Author: Natalia Korchagina. University of Zurich, 2020.
This folder contains resources produced during my PhD project "Temporal entity extraction from historical texts".

Word embeddings.

1. SSRQ corpora cleaned by Ismail Prada, used to pre-train historical word embeddings (Section 4.1.3): 
raw_ssrq.txt

2. In Fasttext_models.zip:
Fasttext word embeddings in sizes 100 and 300.

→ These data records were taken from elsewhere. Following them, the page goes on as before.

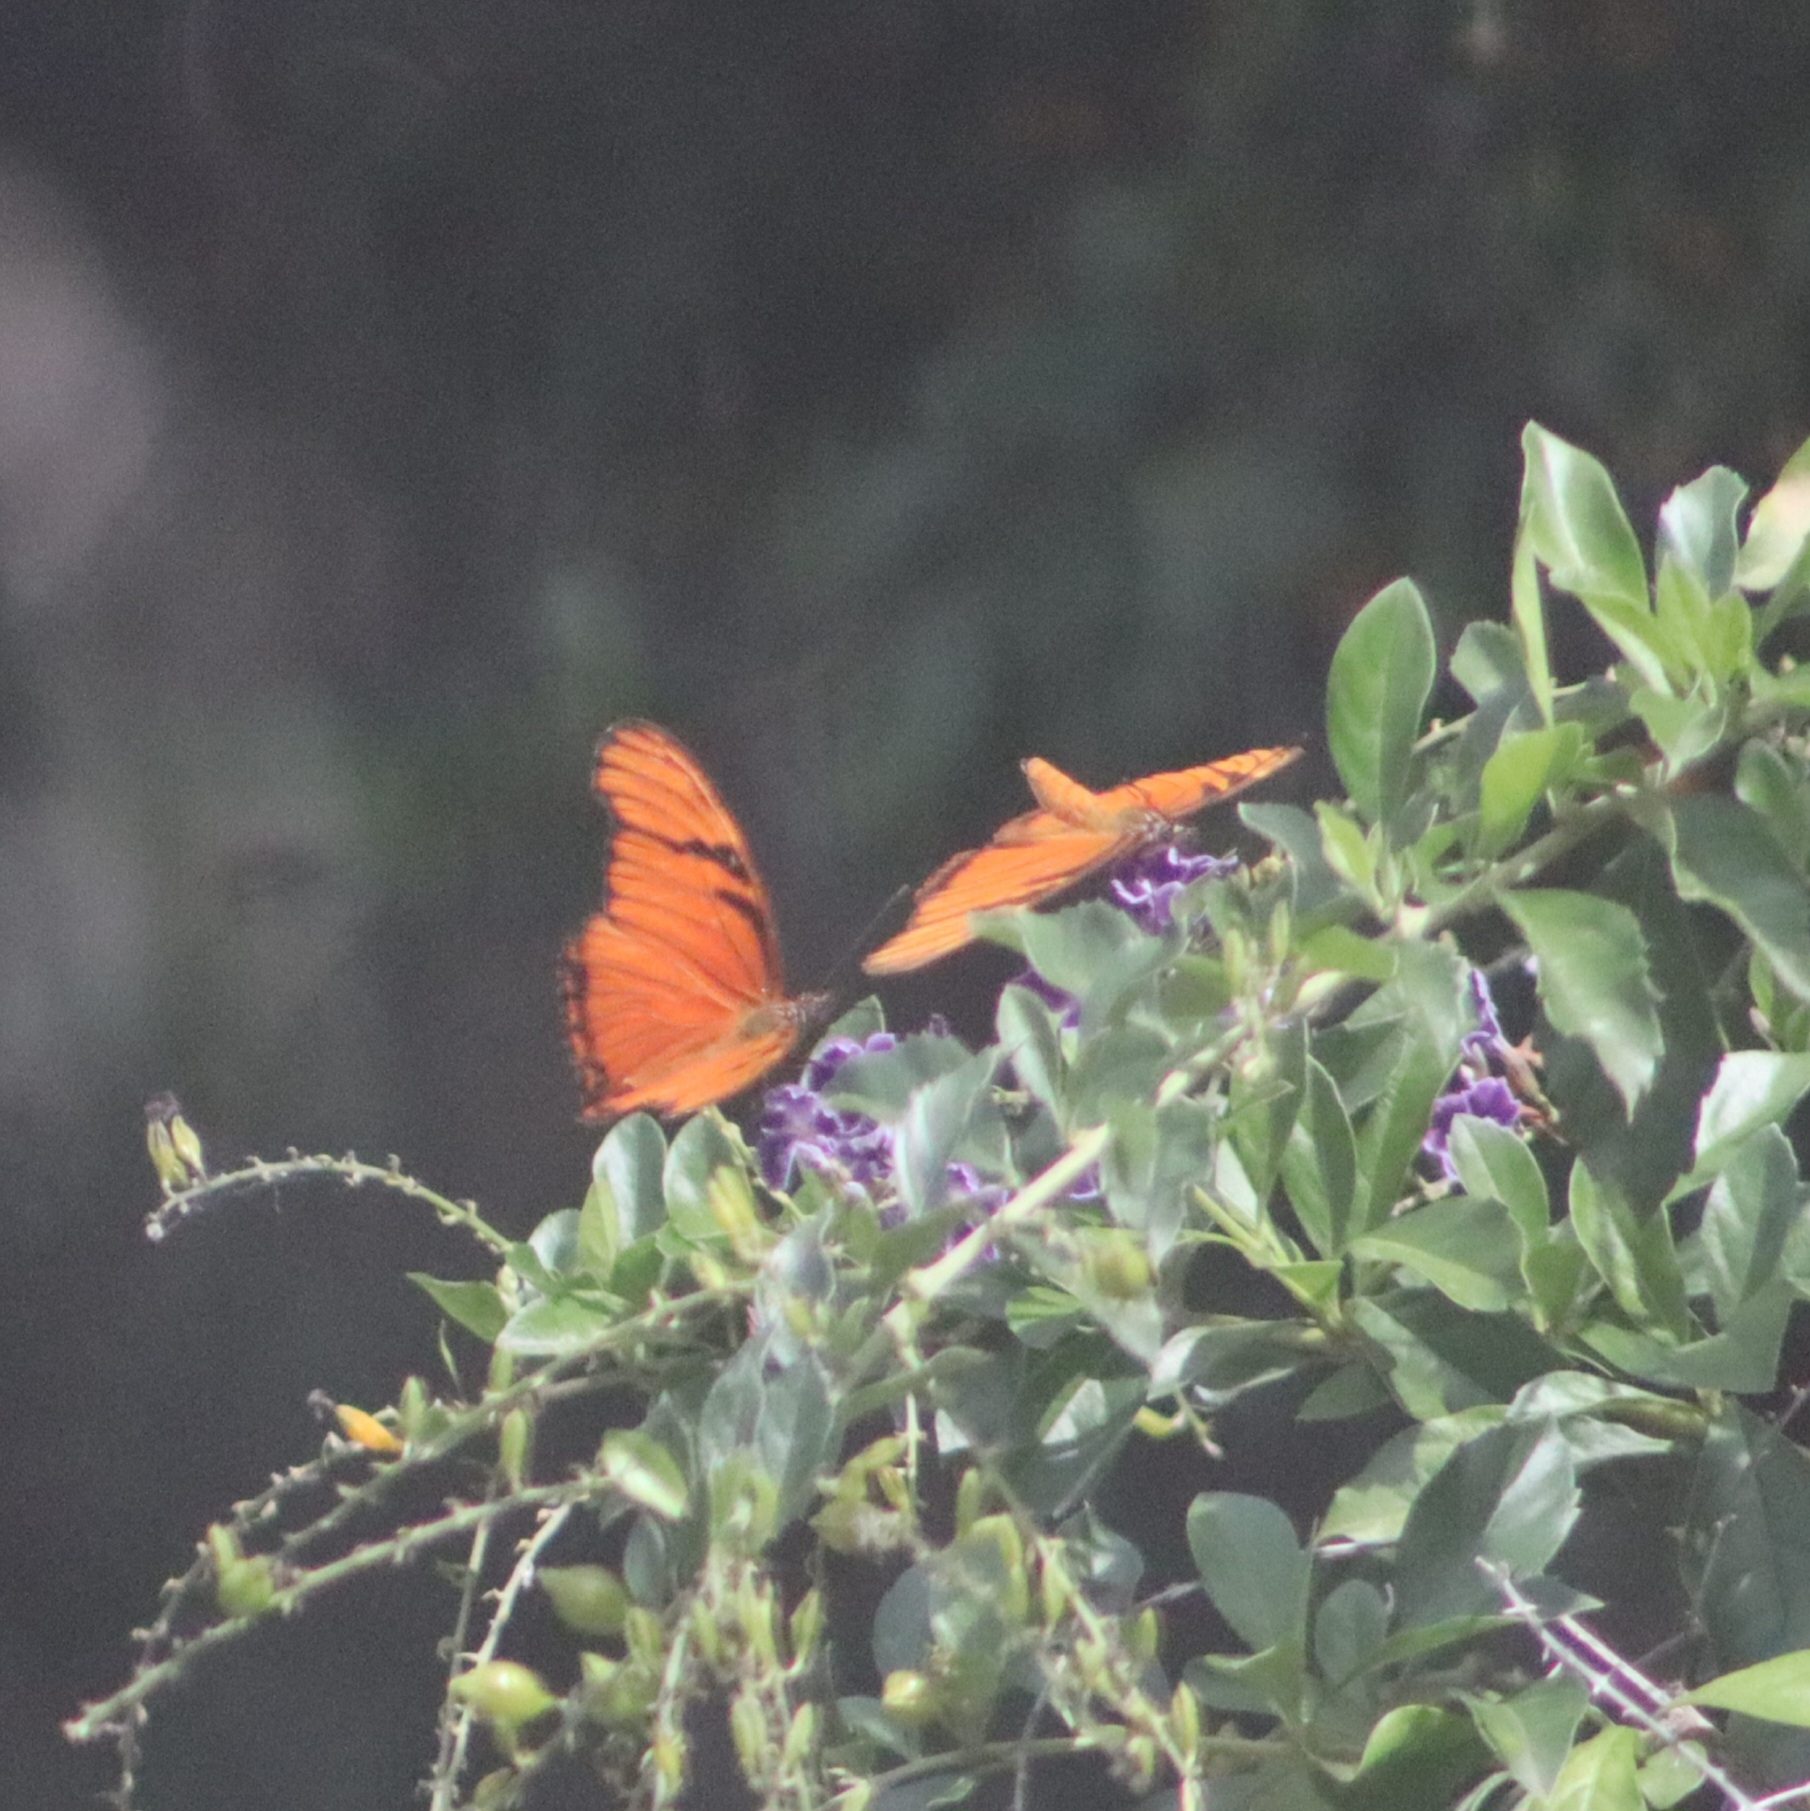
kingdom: Animalia
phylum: Arthropoda
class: Insecta
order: Lepidoptera
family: Nymphalidae
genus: Dione
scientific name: Dione juno
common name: Juno silverspot
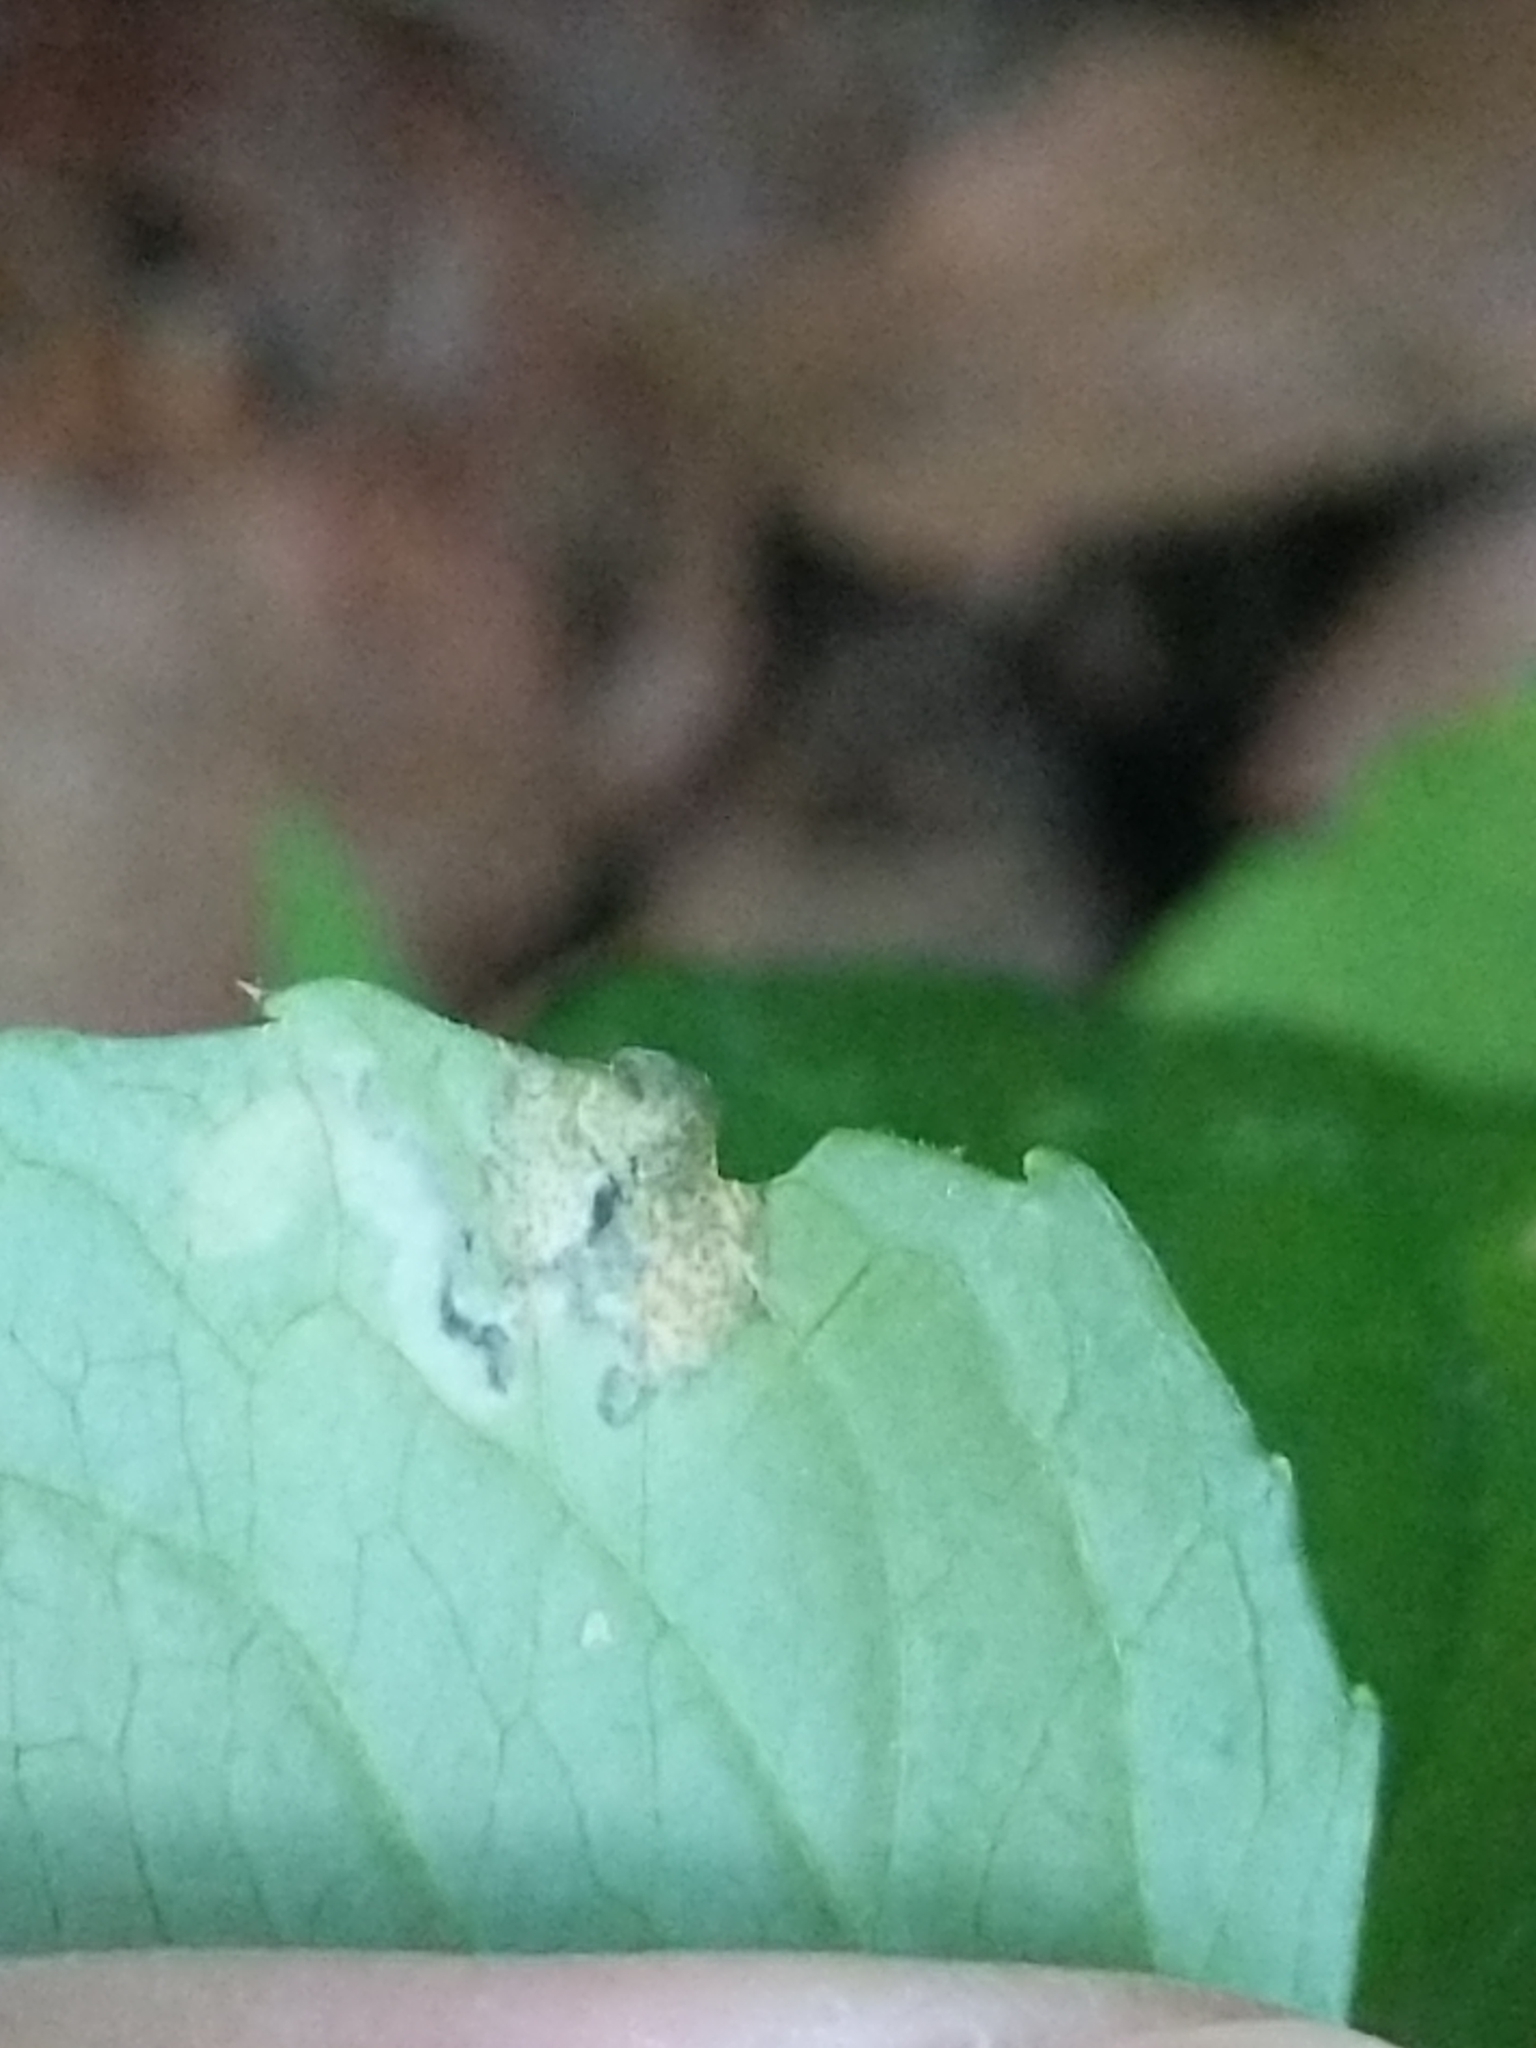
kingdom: Animalia
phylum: Arthropoda
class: Insecta
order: Hymenoptera
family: Tenthredinidae
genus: Nefusa
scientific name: Nefusa ambigua
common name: Violet leafmining sawfly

histDE_100.vec -  word embeddings of size 100 pre-trained on the SSRQ corpora
histDE_300.vec - word embeddings of size 300 pre-trained on the SSRQ corpora
modDE_100.vec  -  word embeddings of size 100 pre-trained on WMT14 news corpus and a corpus of Wikipedia articles
modDE_300.vec - word embeddings of size 100 pre-trained on WMT14 news corpus and a corpus of Wikipedia articles

Vectors in this folder reflect the totality of the training corpora, with the minimal count of 5 token for historical corpora and 50 tokens for modern corpora. 
For optimization purposes during my experiment, I pruned histDE_300.vec, modDE_100.vec, and modDE_300.vec for the vocabulary of each input corpus. For example, if the input corpus of a biLSTM temporal tagger is a volume of historical articles, I pruned historical and modern word embeddings to only contain the vocabulary of this volume.